Endlich, nach Wochen, wollten wir unsere Davits fertig montieren. Das Holz war, mit Primer, gestrichen und so begann die Endmontage. Bei 2 °C war es eine ziemlich kühle Angelegenheit. Zum Glück hatten wir gute Vorarbeit geleistet und so passten die Holzstücke fast auf Anhieb.

Beide Davits haben einen kurzen Belastungstest bestanden und wir sind zuversichtlich, dass wir unser Schlauchi gefahrlos anhängen können. Die Idee, einen Fahrradträger dort anzubringen mussten wir jedoch verwerfen und der Platz für eine Solarzelle ist im Moment auch eher fraglich. Der Außenborder muss auch noch angebracht werden. Wir werden sehen.

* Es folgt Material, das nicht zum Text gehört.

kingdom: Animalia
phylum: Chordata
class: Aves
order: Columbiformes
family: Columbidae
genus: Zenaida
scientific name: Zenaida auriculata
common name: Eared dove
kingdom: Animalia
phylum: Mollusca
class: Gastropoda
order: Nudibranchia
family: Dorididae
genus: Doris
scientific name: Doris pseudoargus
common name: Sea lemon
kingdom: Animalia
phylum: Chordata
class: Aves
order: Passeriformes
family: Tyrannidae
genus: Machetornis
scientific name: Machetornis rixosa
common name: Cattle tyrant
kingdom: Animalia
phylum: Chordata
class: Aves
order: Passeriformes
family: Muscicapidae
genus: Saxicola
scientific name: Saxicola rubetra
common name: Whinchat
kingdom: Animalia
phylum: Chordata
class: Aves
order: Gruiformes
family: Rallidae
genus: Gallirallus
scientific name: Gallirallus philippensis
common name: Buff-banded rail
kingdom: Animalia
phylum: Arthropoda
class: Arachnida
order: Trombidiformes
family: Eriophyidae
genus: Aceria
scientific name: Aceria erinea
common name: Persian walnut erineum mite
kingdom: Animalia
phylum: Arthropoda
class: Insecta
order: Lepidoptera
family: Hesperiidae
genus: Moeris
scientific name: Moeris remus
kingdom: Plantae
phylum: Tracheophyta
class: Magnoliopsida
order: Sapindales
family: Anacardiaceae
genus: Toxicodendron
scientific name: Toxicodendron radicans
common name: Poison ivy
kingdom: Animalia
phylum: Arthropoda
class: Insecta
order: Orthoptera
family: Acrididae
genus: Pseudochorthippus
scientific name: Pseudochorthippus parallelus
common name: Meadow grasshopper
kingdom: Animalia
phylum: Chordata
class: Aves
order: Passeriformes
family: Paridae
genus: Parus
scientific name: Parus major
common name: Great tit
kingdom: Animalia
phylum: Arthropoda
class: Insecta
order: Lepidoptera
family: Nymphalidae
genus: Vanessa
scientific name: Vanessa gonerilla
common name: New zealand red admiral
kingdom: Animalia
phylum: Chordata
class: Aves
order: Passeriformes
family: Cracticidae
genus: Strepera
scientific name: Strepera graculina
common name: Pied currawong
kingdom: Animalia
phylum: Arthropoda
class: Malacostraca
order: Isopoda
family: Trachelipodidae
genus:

Nachdem die Messe in Düsseldorf ja nicht im Januar stattfindet haben wir beschlossen, neue Leinen zu bestellen. Für die Schoten und den Niederholer. Auf der Anjuli Nui haben wir gute Erfahrungen mit Liros Herkules Leinen gemacht und so waren diese auch wieder hier die Wahl.

Unsere „Heimarbeit“ besteht hier im Spleißen der Leinen. In jede muss ein Auge und das wollten wir wieder selber machen. Nach den Jahren müssen wir erst wieder reinkommen in die Materie. Es macht Spaß, aber einige an gefallenen Ausdrücken sind nicht wiedergebbar…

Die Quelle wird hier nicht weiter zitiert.